Wiset's TSD integration lets users generate and download tax-credit PDFs instantly, which can then be attached to the PND.90 or PND.91 tax return filed via the Revenue Department's online portal. This workflow saves a trip to the capital and ensures certificates arrive before the March 31 filing deadline.
The app also clarifies reporting obligations for multi-asset portfolios. Residents who hold both listed equities and unlisted debentures sometimes miscalculate total interest income, triggering underpayment penalties. Wiset's consolidated view flags all interest-bearing instruments in one list, reducing the chance of omission when preparing annual returns.
Educational Push and Market-Literacy Goals
The Stock Exchange of Thailand designed wiset under the theme "Making Your Investing Extraordinary," part of the exchange's 2026–2028 strategic plan titled "The Trusted Gateway to Inclusive Opportunities." That plan prioritizes market literacy, aiming to lift equity-market participation beyond the current 1.2 M active retail accounts in a country of 70 M people.
The Watch tab serves this goal by hosting live streams during market hours—for instance, analyst panels discussing sector rotation or central-bank policy—and archiving them for on-demand viewing. OPPDAY recordings prove especially valuable: earnings calls often run 90 minutes, and working investors rarely have time to listen live. Wiset transcribes and indexes these sessions, allowing users to jump directly to the Q&A segment or management's guidance update.

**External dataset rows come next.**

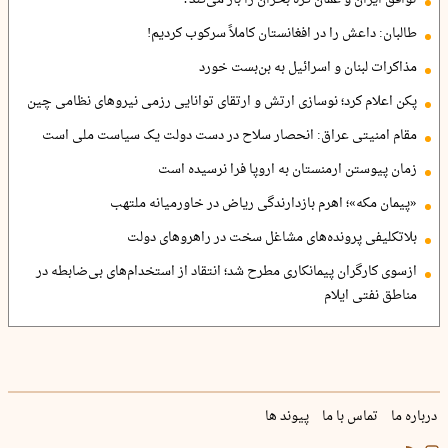
توافق ایران و عمان گره بحران را باز می‌کند؟
طالبان: داعش را در افغانستان کاملاً سرکوب کردیم!
مذاکرات لبنان و اسرائیل به بن‌بست خورد
پکن اعلام کرد؛ نوسازی ارتش و ارتقای توانایی رزمی نیروهای نظامی چین
مقام امنیتی عراق: انحصار سلاح در دست دولت یک سیاست ملی است
زمان پیوستن ارمنستان به اروپا فرا نرسیده است
«پیمان مکه»؛ اهرم بازدارندگی ریاض در خاورمیانه ملتهب
بلاتکلیفی پرونده‌های مشاغل سخت در راهروهای دولت
ازسوی کارگران پیمانکاری مطرح شد؛ انتقاد از استخدام‌های بی‌ضابطه در
مناطق نفتی ایلام
درباره ما
تماس با ما
پیوند ها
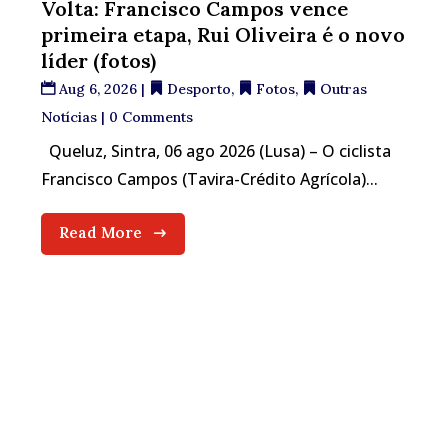
Volta: Francisco Campos vence
primeira etapa, Rui Oliveira é o novo
líder (fotos)
Aug 6, 2026
|
Desporto
,
Fotos
,
Outras
Notícias
| 0 Comments
Queluz, Sintra, 06 ago 2026 (Lusa) – O ciclista
Francisco Campos (Tavira-Crédito Agrícola)...
Read More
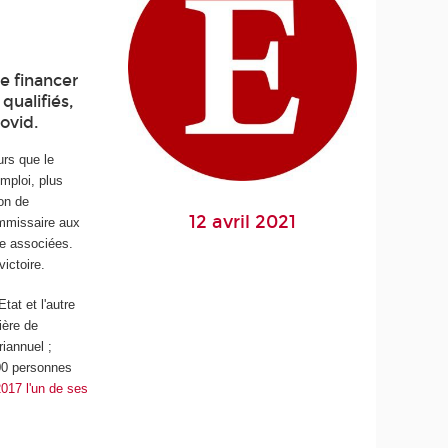
e financer
qualifiés,
Covid.
urs que le
mploi, plus
on de
12 avril 2021
ommissaire aux
re associées.
victoire.
at et l'autre
ière de
riannuel ;
000 personnes
2017 l'un de ses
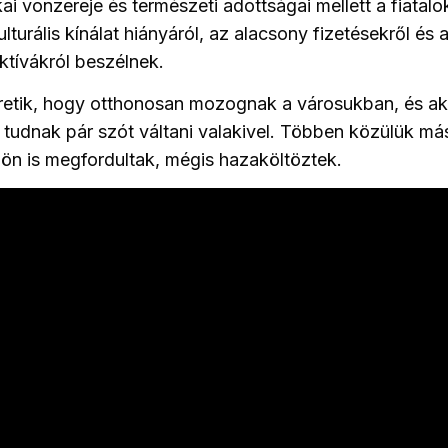
kai vonzereje és természeti adottságai mellett a fiatal
lturális kínálat hiányáról, az alacsony fizetésekről és 
tívákról beszélnek.
eretik, hogy otthonosan mozognak a városukban, és a
tudnak pár szót váltani valakivel. Többen közülük má
ldön is megfordultak, mégis hazaköltöztek.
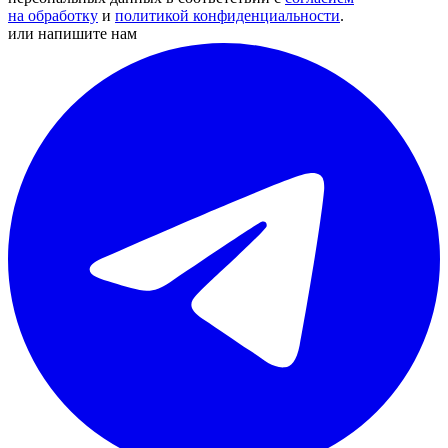
на обработку
и
политикой конфиденциальности
.
или напишите нам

SET e-Learning courses embedded in the app cover topics from basic stock valuation to derivatives hedging, with quiz-based progress tracking. Completing a module unlocks a digital badge displayed on the user's profile—a gamification tactic borrowed from language-learning apps but adapted for financial education.
Early Rollout and Adoption Signals
Wiset launched on June 9, 2026, making it barely two weeks old at the time of publication. The Stock Exchange of Thailand has not yet released download figures or active-user metrics, so gauging initial reception remains speculative. The exchange plans to showcase the platform at SET in the City 2026, a roadshow event that typically draws several thousand attendees in Bangkok and regional hubs.
Anecdotal signals from social-media investment groups suggest curiosity tempered by caution. Some users praise the TSD integration and tax-credit automation, while others note that the app duplicates functionality already available in brokerage platforms for equity-only investors. The consolidation feature delivers the most value to households holding bonds or funds outside their primary broker, a smaller but growing cohort as Thailand Government Savings Bank bonds and retail infrastructure debentures gain popularity.
What Comes Next
The Stock Exchange of Thailand has signaled that wiset will evolve in phases. Future updates may incorporate mutual-fund NAV tracking for non-SET-listed funds, integration with Depositary Receipt holdings, and alerts for corporate-action deadlines such as warrant-exercise windows. The exchange is also exploring partnerships with fintech providers to embed third-party calculators—for example, a retirement-adequacy tool that models Social Security benefits alongside investment portfolios.
For now, wiset occupies a niche: it won't replace brokerage apps for traders who need live charts and one-click order entry, nor will it compete with robo-advisors managing automated rebalancing. Instead, it offers a centralized command center for investors who want a clear, official snapshot of Thai-market holdings and direct access to depository services without navigating multiple websites.
Residents juggling equities, bonds, and tax-saving funds will find immediate utility. Those holding only a single stock account through one broker may see less benefit until they diversify across asset classes—at which point the aggregation logic becomes compelling.